Hay dos clases de personas, las que al leer un libro lo subrayan (como por ejemplo: Xacobe Pato) y las que doblan las esquinas de las páginas más bonitas. Yo soy de las segundas; en ese acordeón del lomo está esta reflexión de una de las protagonistas:
Tengo treinta y ocho años y no tengo hijos. Albergo dentro de mí, y sin que lo sepa nadie, al hijo que no tendré. Pueblan mi vientre estropeado rostros de piel diáfana, dientes minúsculos, cabellos de seda. Y cuando se me formula la pregunta -cada vez que conozco a alguien, en particular mujeres- cada vez que me preguntan si tengo hijos, cada vez que debo resignarme a trazar en el suelo esa línea con tiza blanca que divide el mundo en dos (las que tienen, las que no tienen), me entran ganas de decir: no, no tengo, pero mira en mi vientre todos los hijos que no he tenido, mira cómo bailan al ritmo de mis pasos, mira la energía que no he gastado y que queda ahí para repartir, mira la curiosidad cándida y salvaje, que es la mía, y el apetito de todo, mira la niña que sigo siendo yo por no haber sido madre, o gracias a eso.
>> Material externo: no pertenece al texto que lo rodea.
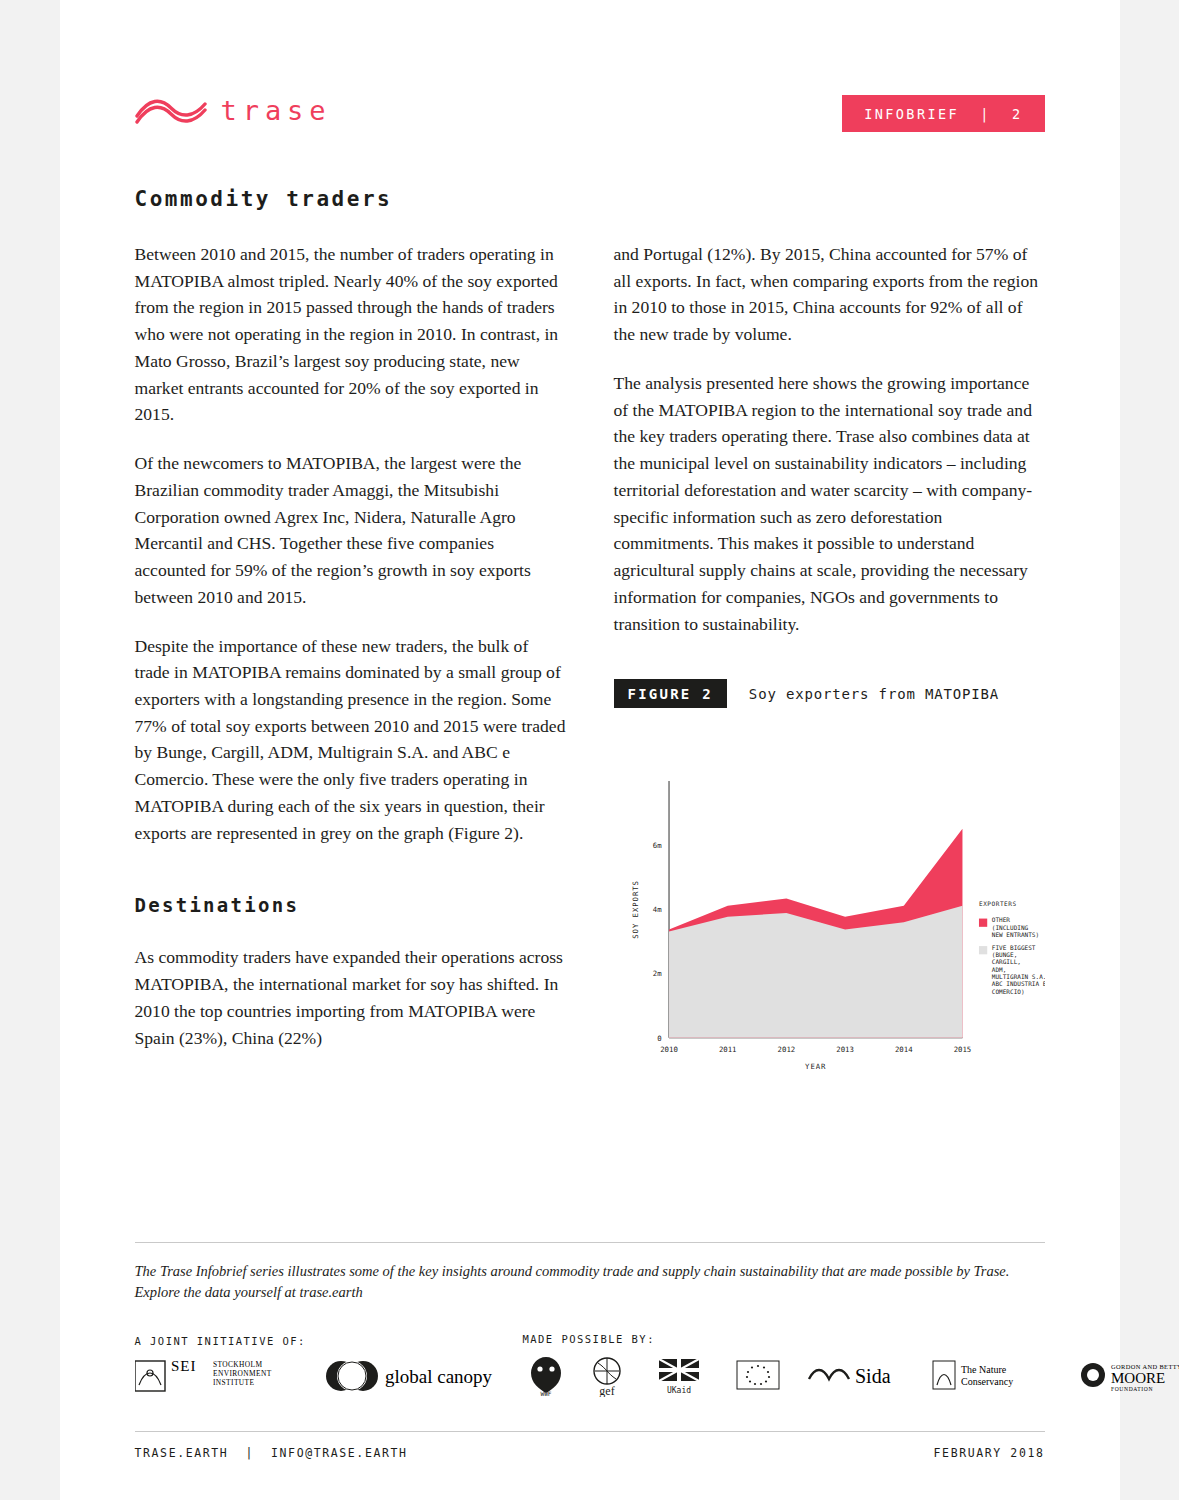trase
INFOBRIEF | 2
Commodity traders
Between 2010 and 2015, the number of traders operating in MATOPIBA almost tripled. Nearly 40% of the soy exported from the region in 2015 passed through the hands of traders who were not operating in the region in 2010. In contrast, in Mato Grosso, Brazil’s largest soy producing state, new market entrants accounted for 20% of the soy exported in 2015.
Of the newcomers to MATOPIBA, the largest were the Brazilian commodity trader Amaggi, the Mitsubishi Corporation owned Agrex Inc, Nidera, Naturalle Agro Mercantil and CHS. Together these five companies accounted for 59% of the region’s growth in soy exports between 2010 and 2015.
Despite the importance of these new traders, the bulk of trade in MATOPIBA remains dominated by a small group of exporters with a longstanding presence in the region. Some 77% of total soy exports between 2010 and 2015 were traded by Bunge, Cargill, ADM, Multigrain S.A. and ABC e Comercio. These were the only five traders operating in MATOPIBA during each of the six years in question, their exports are represented in grey on the graph (Figure 2).
Destinations
As commodity traders have expanded their operations across MATOPIBA, the international market for soy has shifted. In 2010 the top countries importing from MATOPIBA were Spain (23%), China (22%)
and Portugal (12%). By 2015, China accounted for 57% of all exports. In fact, when comparing exports from the region in 2010 to those in 2015, China accounts for 92% of all of the new trade by volume.
The analysis presented here shows the growing importance of the MATOPIBA region to the international soy trade and the key traders operating there. Trase also combines data at the municipal level on sustainability indicators – including territorial deforestation and water scarcity – with company-specific information such as zero deforestation commitments. This makes it possible to understand agricultural supply chains at scale, providing the necessary information for companies, NGOs and governments to transition to sustainability.
FIGURE 2
Soy exporters from MATOPIBA
0 2m 4m 6m 2010 2011 2012 2013 2014 2015 YEAR SOY EXPORTS EXPORTERS OTHER (INCLUDING NEW ENTRANTS) FIVE BIGGEST (BUNGE, CARGILL, ADM, MULTIGRAIN S.A., ABC INDUSTRIA E COMERCIO)
The Trase Infobrief series illustrates some of the key insights around commodity trade and supply chain sustainability that are made possible by Trase. Explore the data yourself at trase.earth
A JOINT INITIATIVE OF:
SEI STOCKHOLM ENVIRONMENT INSTITUTE global canopy
MADE POSSIBLE BY:
WWF gef UKaid Sida The Nature Conservancy GORDON AND BETTY MOORE FOUNDATION
TRASE.EARTH | INFO@TRASE.EARTH
FEBRUARY 2018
Si lo habéis leído, decidme que os pareció. Lo acabé hace días y aún sigo pensando en Théo, asumiendo que probablemente estaba equivocada y que lo más difícil (o doloroso, que no siempre es igual) de ser madre no está en los primeros meses o años, sino después, cuando empiezan a crecer, a ser vulnerables a cualquier peligro disfrazado de tentación. Me dejó tocada también otro libro de la autora, Los reyes de la casa, sobre esa locura - que ya a nadie sorprende -que es haber vendido nuestra intimidad en las redes sociales. Hice autocrítica, pero me queda un trecho. Me parece que la gran virtud de Vigan es cómo disecciona las relaciones, su mirada abierta (sin piedad pero sin juicio) sobre las contradicciones del mundo.
Os dejo con una playa de Asturias. Como hoy iba la cosa de lunares y protegerse del sol (como hija de manchega esto lo tengo muy metidito en la cabeza desde niña), he pensado en alguna playa que tuviera sombras aseguradas. Y aquí el norte de España, con sus bosques y sus montañas que casi llegan al mar, juega con ventaja.
Esta es la playa de Otur, de casi 600 metros de largo y delimitada por dos arroyos. Está en el concejo de Valdés, a muy poquitos kilómetros de Luarca (que también es un pueblo precioso). La playa está rodeada de pinares y cuando baja la marea se puede acceder a decenas de cuevas pequeñas entre las rocas donde jugar a buscar cangrejos o tesoros, declararse, contar secretos o, simplemente, escapar del sol.
Hasta la semana que viene,
Muchas gracias, María periodista, investigadora, lectora y crítica. Tus recomendaciones son órdenes (tengo pendiente desde hace demasiado tiempo a la autora, así que ahora siento mayor urgencia por darle prioridad). Qué emoción leer la alusión al concejo de Valdés, tierra de mis abuelos y de mis padres, donde, en efecto, queda mucho por (re)descubrir. Allí os esperamos, sol y sombra, para cuando queráis y podáis volver. Buen día.